Source
A Note from the Graduate Guest Editor for This
Issue
Dear
Colleagues:
Welcome to the graduate research
section of the latest Global Media Journal. I have the
pleasure of presenting the top refereed graduate student papers of
Global Fusion 2005, hosted by Ohio University’s College of
Communication in Athens, Ohio. Priscilla Karuru, of Ohio University,
penned the top graduate student paper,
Scoring for Social Change: Mathare
Youth Sports Association Girls Team in Kenya.
Karuru’s paper was selected as the best among many worthy articles
through the same rigorous blind review process as faculty
submissions. Her research explores the revealing intersection of
girl identity and sport. Through a feminist lens, Karuru examines
Kenya’s Mathare Youth Sports Association as a catalyst for social
change in traditional female stereotypes and expectations in the
region.
The next two
refereed articles were also identified as award-worthy submissions
through the peer-reviewed process. Jiali Ye’s (Georgia State
University), Seeking Love Online: A Cross-cultural Examination of
Personal Advertisements on American and Chinese Dating Websites,
uses cross-cultural content analysis to investigate the role of
gender and culture in mate selection on dating web sites. Ye
discusses the striking differences between Chinese and American
singles. In Cultural Proximity, Diasporic Identities and
Popular Symbolic Capital: Taiwan Cultural Worker Qiong Yao’s
Cultural Production in the Chinese Media Market, ShaoChun Cheng
(Ohio University) interrogates the role of cultural proximity in the
regional popularity of mediated works and explains how cultural
proximity can be successfully employed in globalized cultural
production.

Stored records
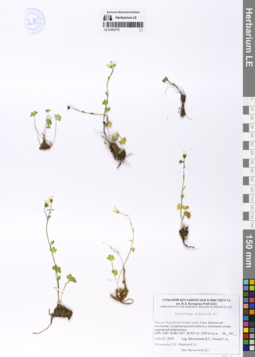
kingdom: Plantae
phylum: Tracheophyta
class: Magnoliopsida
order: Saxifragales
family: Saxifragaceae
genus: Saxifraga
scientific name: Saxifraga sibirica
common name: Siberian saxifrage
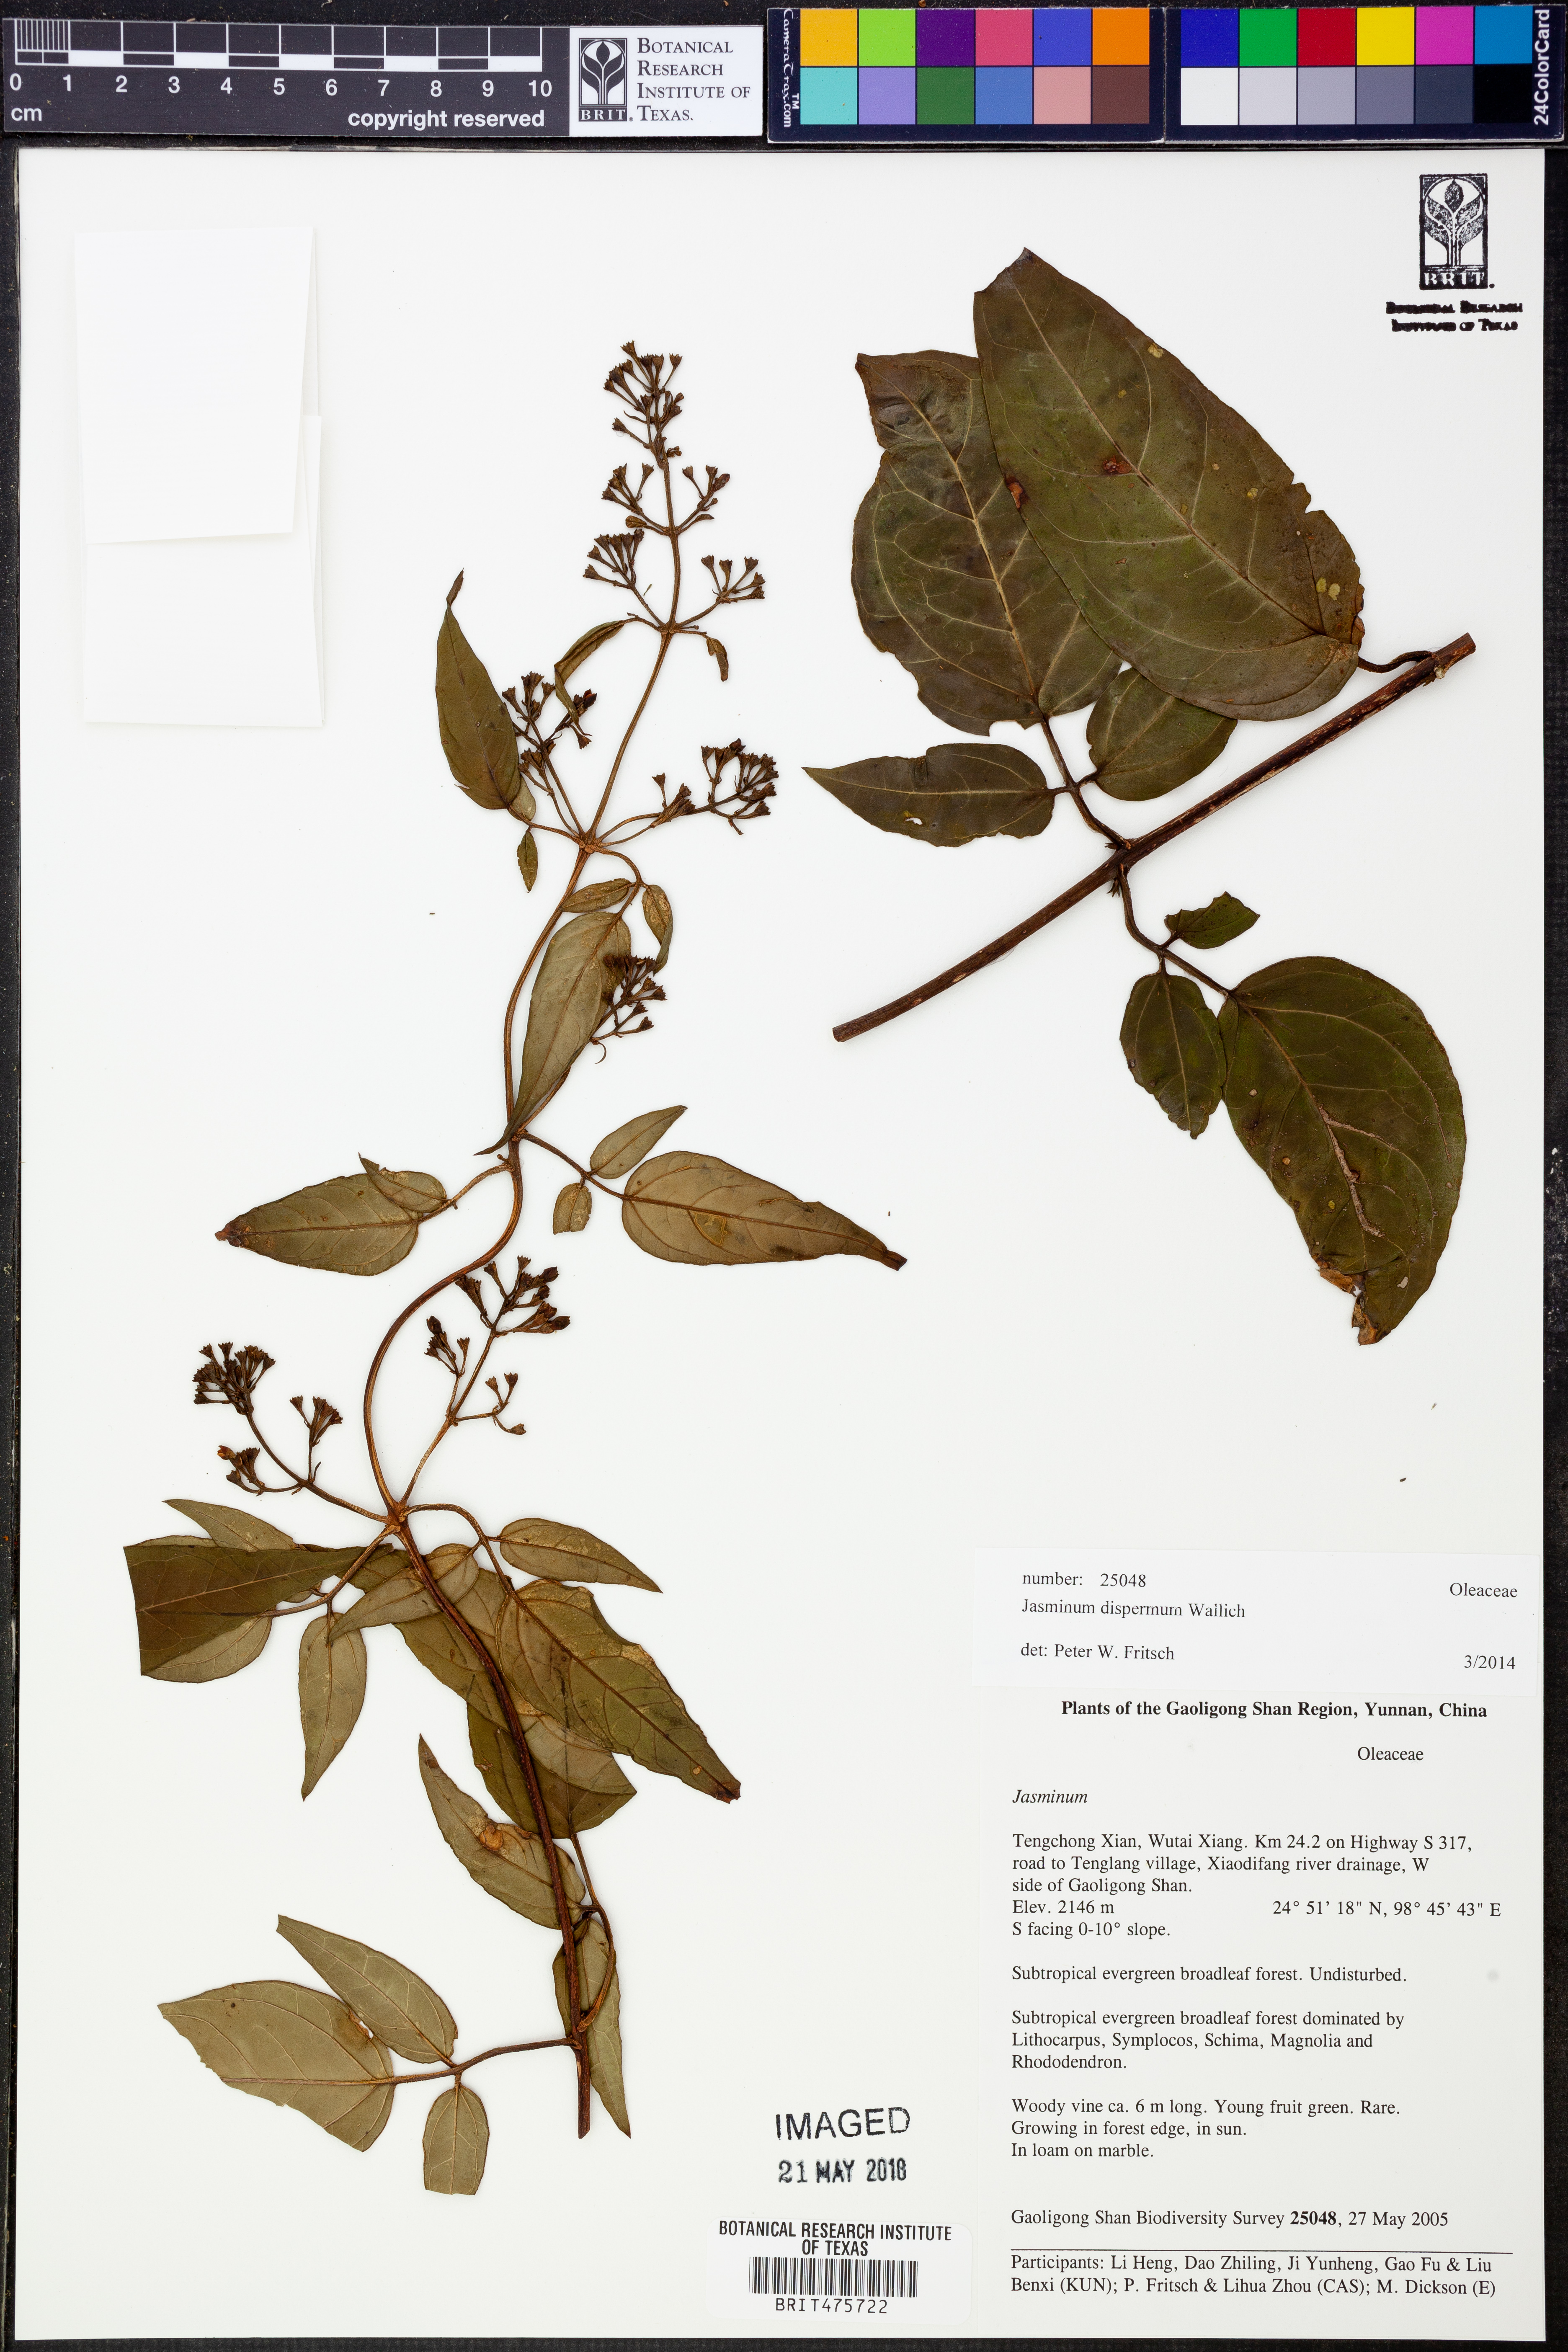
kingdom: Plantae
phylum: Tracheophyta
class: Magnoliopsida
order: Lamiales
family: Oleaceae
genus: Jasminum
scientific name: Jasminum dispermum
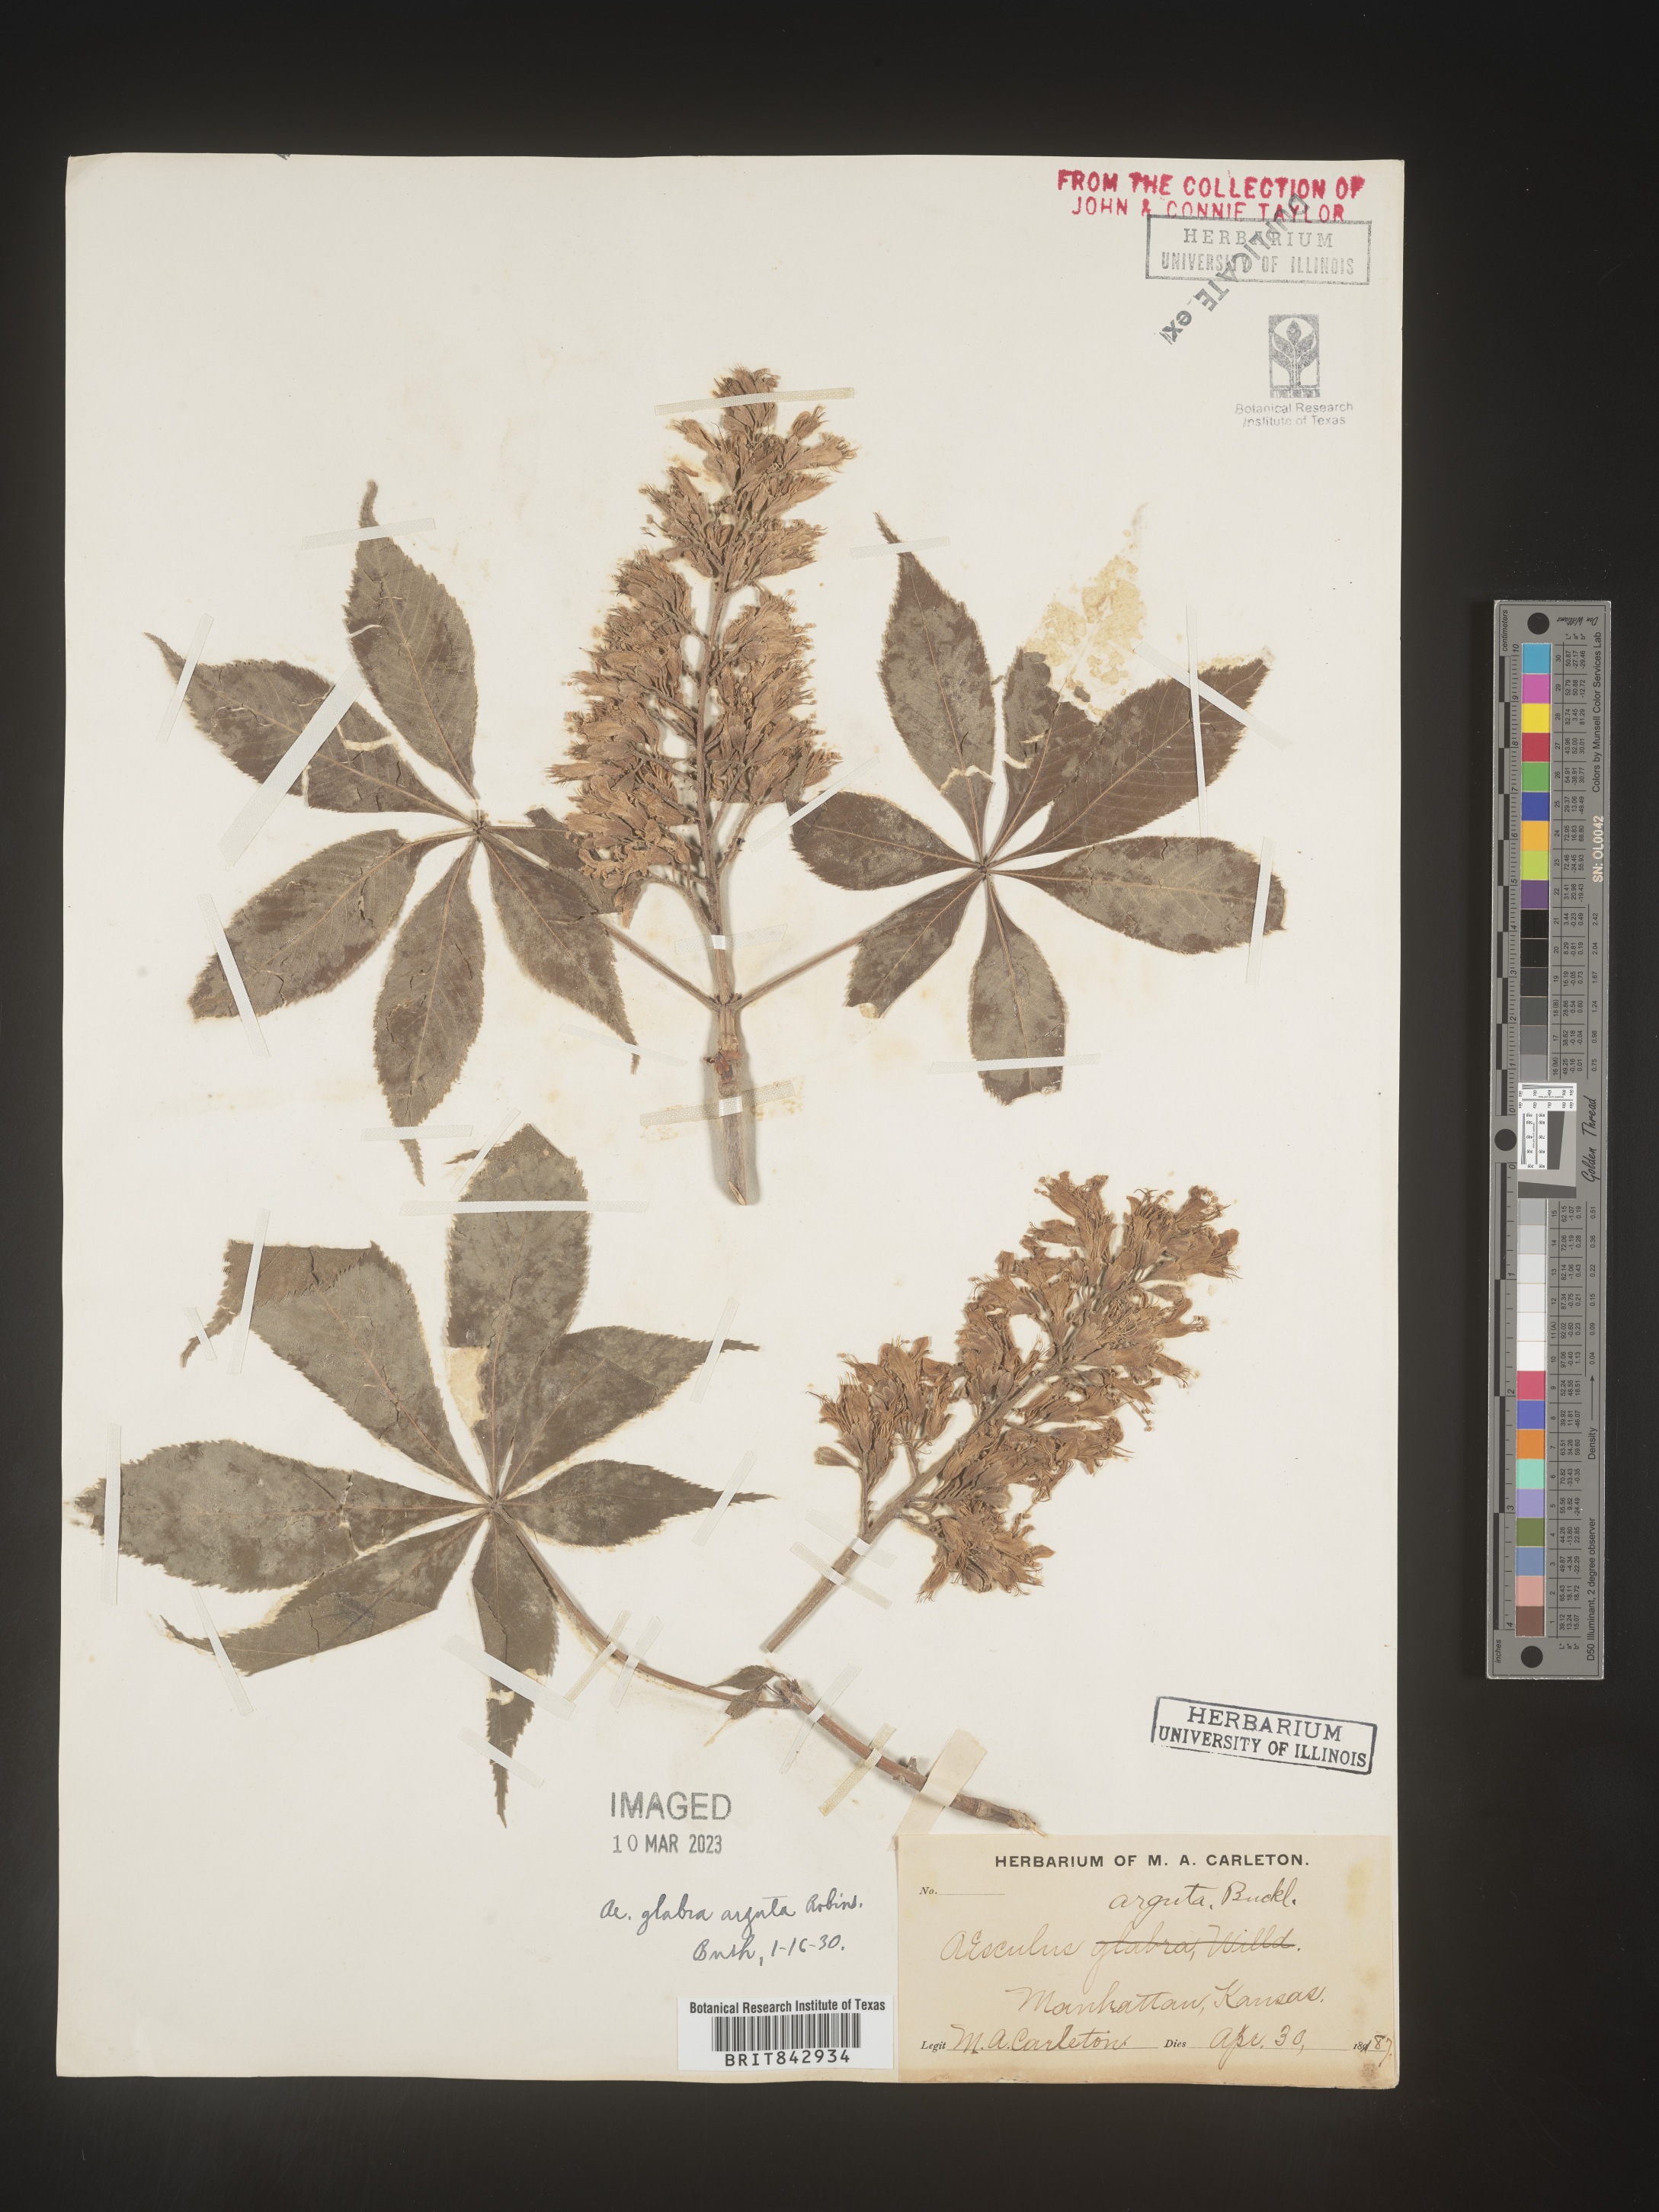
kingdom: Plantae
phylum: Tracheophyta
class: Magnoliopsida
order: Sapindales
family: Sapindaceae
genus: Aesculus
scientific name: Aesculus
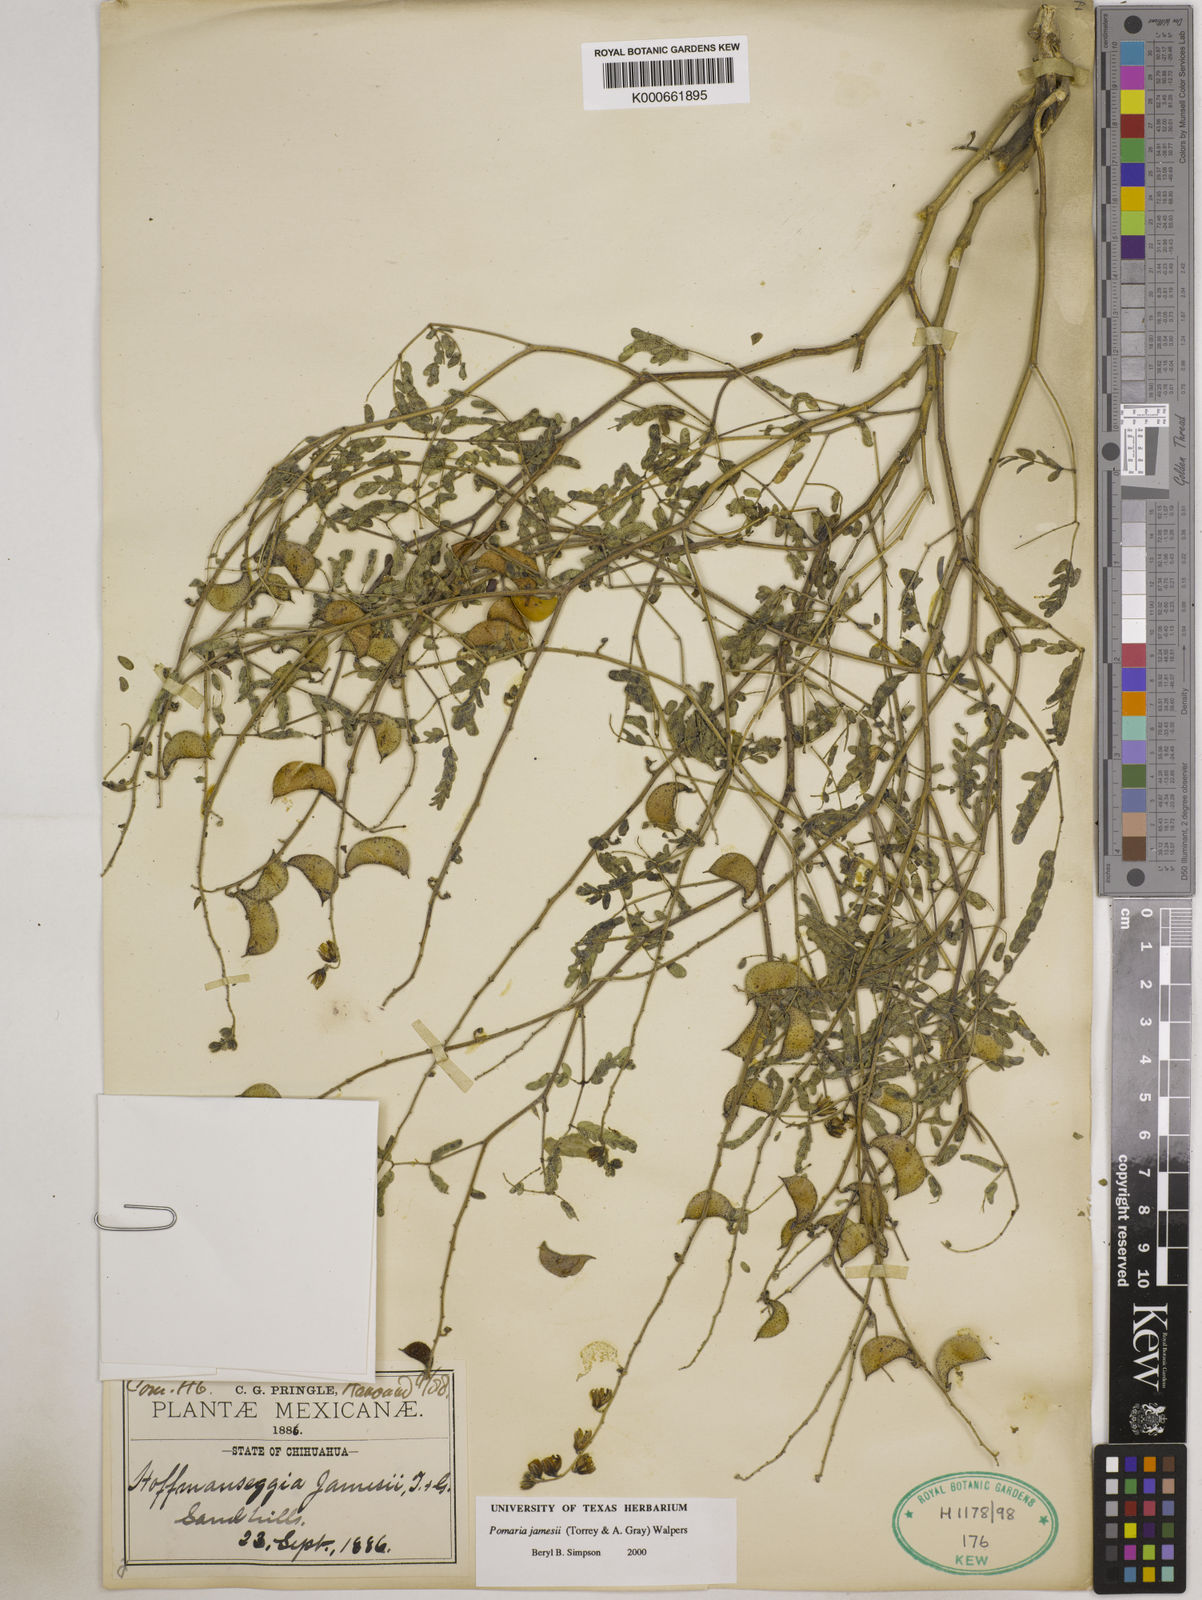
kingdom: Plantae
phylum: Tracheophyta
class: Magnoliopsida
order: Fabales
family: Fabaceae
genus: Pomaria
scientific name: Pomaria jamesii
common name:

Written request 1
Write out the part of the editor's note from "A Note from" to "Team in Kenya.".
Written request 2
Answer these from the editor's note:
(a) Which college hosted Global Fusion 2005?
(b) Through what kind of lens does Karuru examine the Mathare Youth Sports Association?
(c) What university is Jiali Ye from?
Written request 3
Translate this sentence from the editor's note into Spanish: "Ye discusses the striking differences between Chinese and American singles."

Answer 1
A Note from the Graduate Guest Editor for This
Issue
Dear
Colleagues:
Welcome to the graduate research
section of the latest Global Media Journal. I have the
pleasure of presenting the top refereed graduate student papers of
Global Fusion 2005, hosted by Ohio University’s College of
Communication in Athens, Ohio. Priscilla Karuru, of Ohio University,
penned the top graduate student paper,
Scoring for Social Change: Mathare
Youth Sports Association Girls Team in Kenya.

Answer 2
(a) Ohio University's College of Communication in Athens, Ohio
(b) A feminist lens
(c) Georgia State University

Answer 3
Ye aborda las notables diferencias entre los solteros chinos y los estadounidenses.